Each line of the records below that includes "informació" adds one to the count; state the final count by itself.

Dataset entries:
Start of Block
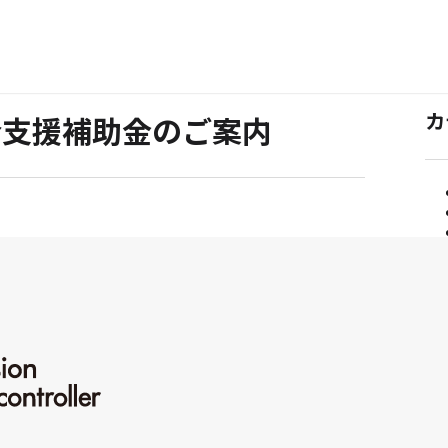
カ
合支援補助金のご案内
カ
テ
ゴ
リ
ます。
ー:
す。
サ
から相談！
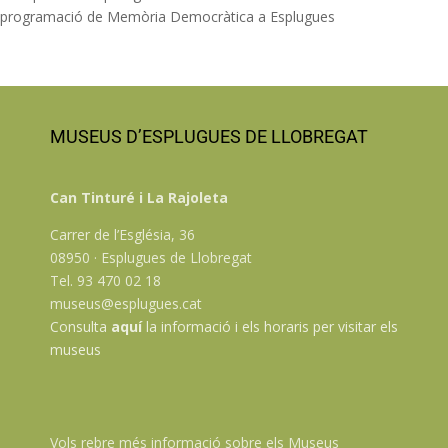
programació de Memòria Democràtica a Esplugues
MUSEUS D’ESPLUGUES DE LLOBREGAT
Can Tinturé i La Rajoleta
Carrer de l’Església, 36
08950 · Esplugues de Llobregat
Tel. 93 470 02 18
museus@esplugues.cat
Consulta
aquí
la informació i els horaris per visitar els
museus
Vols rebre més informació sobre els Museus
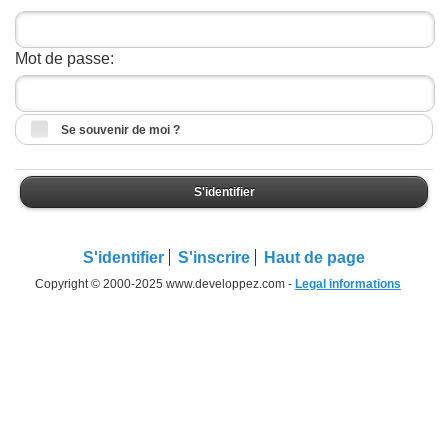
Mot de passe:
Se souvenir de moi ?
S'identifier
S'identifier
S'inscrire
Haut de page
Copyright © 2000-2025 www.developpez.com -
Legal informations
End of Block
**Exercise answer:** 2